● **TASK BRIEF**:
A faithful transcript of all the lines below, with no pictures, is the goal here.

+ + + + +

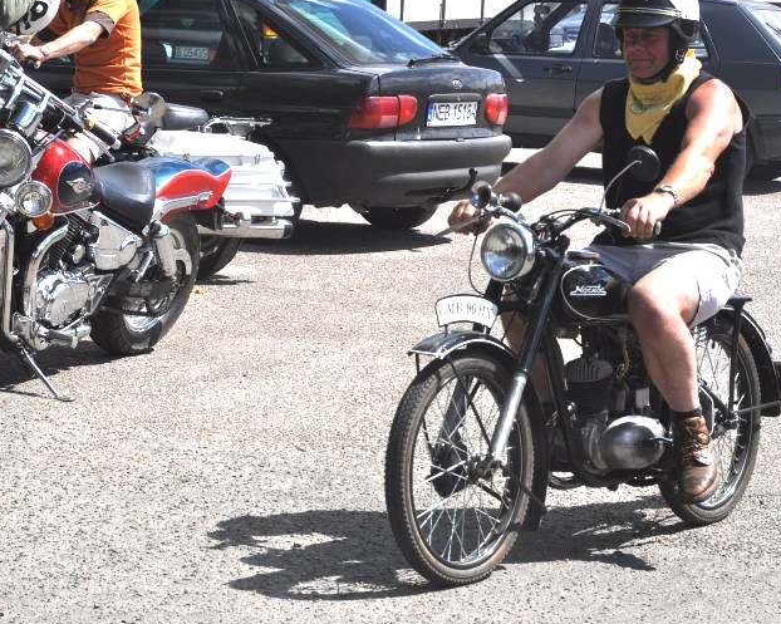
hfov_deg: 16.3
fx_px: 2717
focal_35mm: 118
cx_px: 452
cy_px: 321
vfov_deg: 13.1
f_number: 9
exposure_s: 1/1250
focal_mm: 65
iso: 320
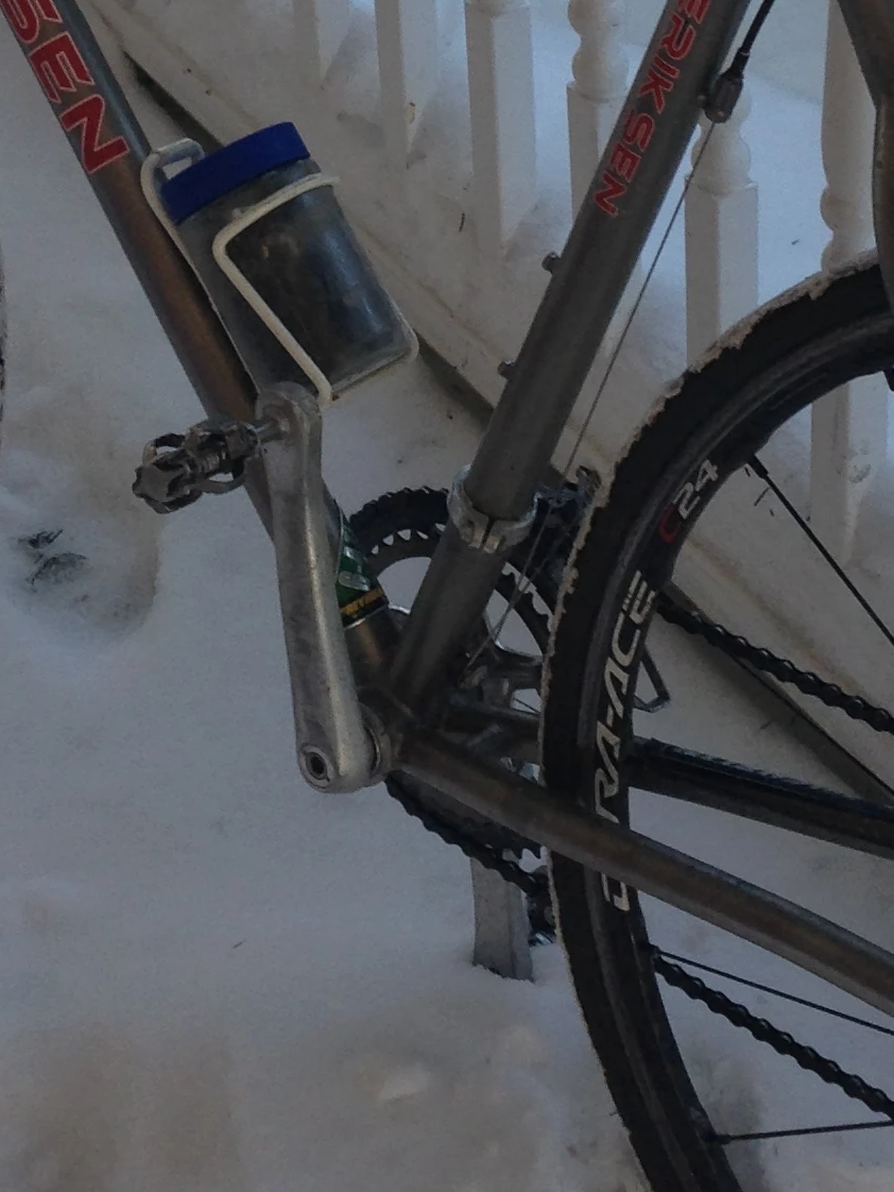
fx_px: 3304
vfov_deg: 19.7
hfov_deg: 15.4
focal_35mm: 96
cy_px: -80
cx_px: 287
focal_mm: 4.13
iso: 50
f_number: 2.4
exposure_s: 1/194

+ + + + +

● **EXERCISE SOLUTION**:
hfov_deg: 16.3
fx_px: 2717
focal_35mm: 118
cx_px: 452
cy_px: 321
vfov_deg: 13.1
f_number: 9
exposure_s: 1/1250
focal_mm: 65
iso: 320
fx_px: 3304
vfov_deg: 19.7
hfov_deg: 15.4
focal_35mm: 96
cy_px: -80
cx_px: 287
focal_mm: 4.13
iso: 50
f_number: 2.4
exposure_s: 1/194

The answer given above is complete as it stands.